En libéral, la place des biologistes est hétérogène. Ils ont globalement plus de difficultés à s’imposer dans le processus décisionnel, face à l’individualisation des pratiques dans ce secteur.

Christophe Sifer explique l’exercice libéral est plus susceptible de générer l’éviction des biologistes du processus décisionnel : « Le gynécologue voit un patient en consultation, décide de faire une FIV ou une ICSI en fonction des examens prescrits, mais cette tentative ne sera pas discutée par les biologistes qui l’applique. C’est de la prestation de service ». Le terme de « prestataire de services » peut être perçu comme dévalorisant pour le biologiste, puisqu’il réduit son travail à la prestation, c’est-à-dire la réponse qu’il est contraint d’apporter à une demande.
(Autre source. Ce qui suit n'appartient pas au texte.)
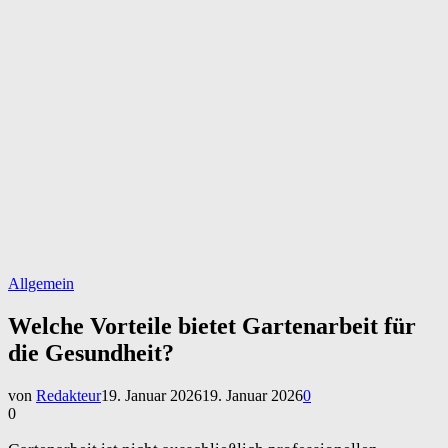
Allgemein
Welche Vorteile bietet Gartenarbeit für
die Gesundheit?
von
Redakteur
19. Januar 2026
19. Januar 2026
0
0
Le mot « service » dénigre dans un même mouvement l’intervention du biologiste, son rôle diagnostic et les responsabilités qui lui incombent. L’utilisation volontairement provocante de ce terme entraîne une réaction défensive de Jérôme Pfeffer, qui rejette ce dénominatif : « Le laboratoire met à disposition des structures et des moyens très importants. Nous ne sommes pas des prestataires de service ». Il rappelle que les biologistes se sont mobilisés pour une meilleure reconnaissance de leur profession et pour être valorisés comme un partenaire, à l’interface entre le patient et le clinicien. Jérôme Pfeffer réhabilite la biologie par sa dimension médicale : « C’est une biologie médicale. Nous sommes avant tout des praticiens de soins et nous faisons partie de la chaîne de soins, particulièrement en biologie de la reproduction, parce que beaucoup de biologistes consultent ». Nous retrouvons l’importance pour les biologistes d’assurer des consultations pour préserver leur position. Son discours souligne l’interdépendance de ces deux segments professionnels et défend le biologiste comme un acteur à part entière : « Nous travaillons main dans la main. Ils ne pourraient pas travailler sans nous, et nous ne pourrions pas travailler sans eux ».

Le rôle des biologistes n’est pas identique dans tous les centres privés. Pierre Jouannet précise que leur place « dépend des centres. Je connais et j’ai connu des centres privés où les biologistes jouent un rôle très important ». Cependant, il semble que leur place dans le processus décisionnel soit plus difficile à trouver, notamment face au pouvoir décisionnel du clinicien, amplifié par deux éléments : non seulement le volume d’activité du centre dépend de leur capacité à développer une clientèle, mais ils sont les principaux recruteurs et interlocuteurs des

couples. La place des biologistes dans la chaîne de soins est fortement influencée par le contexte structurel et par l’organisation des échanges : « Les biologistes dépendent d’autant plus du prescripteur que le laboratoire a une faible activité, que la concurrence est à proximité, qu’il n’y a pas de staff d’inclusion avec les gynécologues et qu’ils sont trop rarement organisés en réseau avec un centre clinico-biologique d’AMP » (ABM, 2014a : 4). Les difficultés des biologistes à s’imposer en tant que partenaire de soins sont d’autant plus importantes lorsque les relations entre cliniciens sont elles-mêmes distendues. L’intensité du travail collectif est aussi liée à l’organisation spatiale de l’activité entre les établissements de soins et les laboratoires. Les rapports d’inspection de l’ABM incitent précisément à améliorer la collaboration « lorsque les cabinets de consultations des gynécologues ne sont pas sur le site de la clinique et du laboratoire (…) ou lorsque l’activité d’AMP n’est qu’une activité secondaire ou occasionnelle du gynécologue ou du laboratoire » (2014a : 12).